TrustMovies calls this film a straight-to-DVD release, even though the IMDB says that it had a theatrical opening in the U.S. back in May of 2002, and then played the Palm Springs Film Fest later that year. This must have been a very limited release. In any case, the film has not been heard of on these shores since then and is only getting a rather major DVD and Blu-ray release now -- from Inception Media Group LLC -- due to Hardy's continuing notoriety and abilities.
The story, which is based on several years in the life of Britisher Simon Murray (shown at left), who, during the 1960s, when a love affair went south, impulsively signed a five-year contract to serve in the French Foreign Legion. The film recounts much of that service, which is full of incident, camaraderie, and a little love (the hetero sort: don't expect the barely-buried homo-eroticism of Claire Denis' Beau Travail). Because the French-Algerian war is raging during this time, and the legion's home is in Algiers, we also get a pretty good dose of allegiances formed and betrayed. Our hero tries to see both sides of each situation, and his superiors in the Legion often seem surprisingly understanding.

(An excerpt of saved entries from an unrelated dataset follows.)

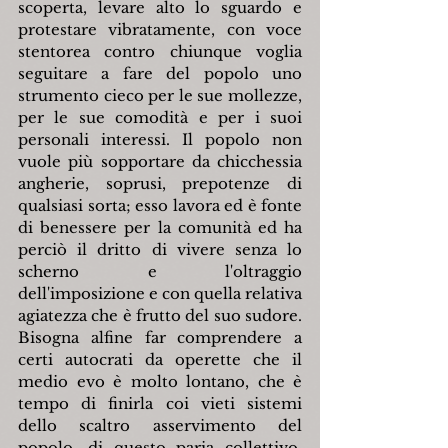
scoperta, levare alto lo sguardo e 
protestare vibratamente, con voce 
stentorea contro chiunque voglia 
seguitare a fare del popolo uno 
strumento cieco per le sue mollezze, 
per le sue comodità e per i suoi 
personali interessi. Il popolo non 
vuole più sopportare da chicchessia 
angherie, soprusi, prepotenze di 
qualsiasi sorta; esso lavora ed è fonte 
di benessere per la comunità ed ha 
perciò il dritto di vivere senza lo 
scherno e l'oltraggio 
dell'imposizione e con quella relativa 
agiatezza che è frutto del suo sudore. 
Bisogna alfine far comprendere a 
certi autocrati da operette che il 
medio evo è molto lontano, che è 
tempo di finirla coi vieti sistemi 
dello scaltro asservimento del 
popolo, di questo paria collettivo, 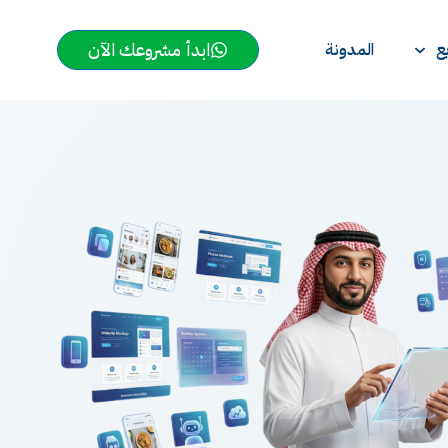
ابدأ مشروعك الآن
ع
المدونة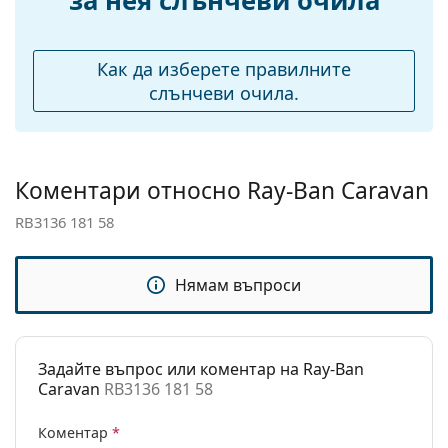
за нея слънчеви очила
Тегло:
125 гр.
Регулируеми
Да
Как да изберете правилните
подложки за нос:
слънчеви очила.
Аксесоари
Кутия:
Да
Кърпичка за
Да
Коментари относно Ray-Ban Caravan
почистване:
RB3136 181 58
Други
Пол:
Мъжки
Нямам въпроси
Категория:
Слънчеви очила
Марка:
Ray-Ban
Задайте въпрос или коментар на Ray-Ban
Предназначение:
Мода
Caravan
RB3136 181 58
Код:
RB3136 181 58
Коментар
*
С възможност за
Не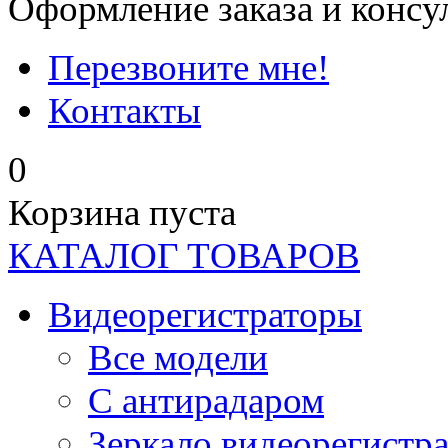
Оформление заказа и консу
Перезвоните мне!
Контакты
0
Корзина пуста
КАТАЛОГ ТОВАРОВ
Видеорегистраторы
Все модели
C антирадаром
Зеркало видеорегистр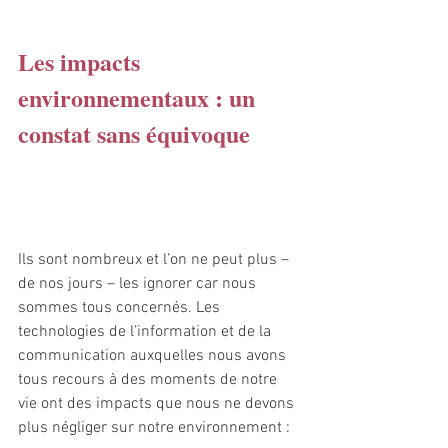
Les impacts 
environnementaux : un 
constat sans équivoque
Ils sont nombreux et l’on ne peut plus – 
de nos jours – les ignorer car nous 
sommes tous concernés. Les 
technologies de l’information et de la 
communication auxquelles nous avons 
tous recours à des moments de notre 
vie ont des impacts que nous ne devons 
plus négliger sur notre environnement :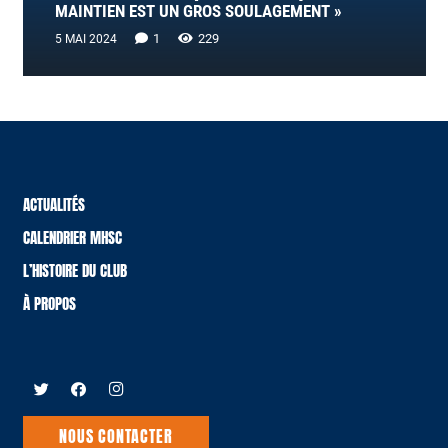
MAINTIEN EST UN GROS SOULAGEMENT »
Commentaire
1
229
5 MAI 2024
ACTUALITÉS
CALENDRIER MHSC
L’HISTOIRE DU CLUB
À PROPOS
NOUS CONTACTER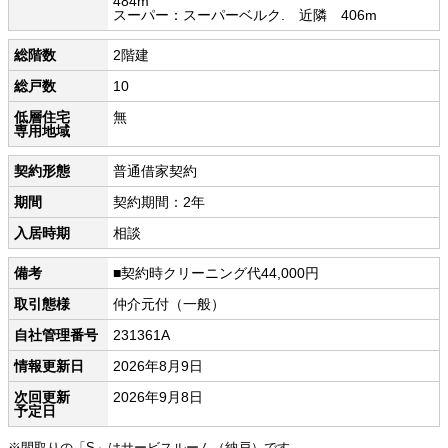
484m
スーパー：スーパーベルク. 近隣 406m
総階数
2階建
総戸数
10
低層住宅
無
専用地域
契約形態
普通借家契約
期間
契約期間：2年
入居時期
相談
備考
■契約時クリーニング代44,000円
取引態様
仲介元付（一般）
自社管理番号
231361A
情報更新日
2026年8月9日
次回更新
2026年9月8日
予定日
※間取りの「S」はサービスルーム（納戸）です。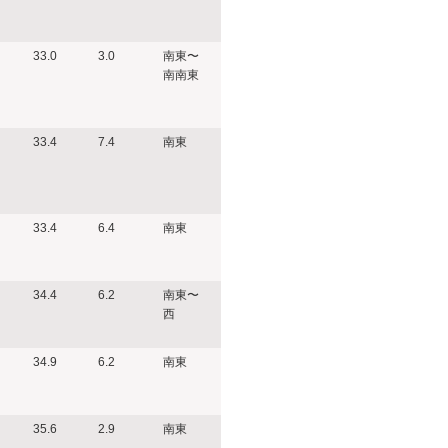
33.0
3.0
南東〜
南南東
33.4
7.4
南東
33.4
6.4
南東
34.4
6.2
南東〜
西
34.9
6.2
南東
35.6
2.9
南東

If only the movie-making were of a higher caliber, Deserter might have been quite a film. The direction -- from a fellow better known for producing (this was his first and evidently only foray into directing), Martin Huberty -- is adequate but little more. While nothing here is awful, most of the movie seems a bit amateurish in its direction and screenplay. Though it is not always predictable, many of the incidents, as shown us, seem a little too "standard," particularly in the ways that these incidents are fleshed-out. Still, the film is always watchable, and if it's somewhat sanitized, it is never stupid. I must also say that the Blu-ray transfer is the best I've seen so far from Inception Media Group. This is quality in every way, with rich colors, deep blacks and as images as sharply detailed as you could desire.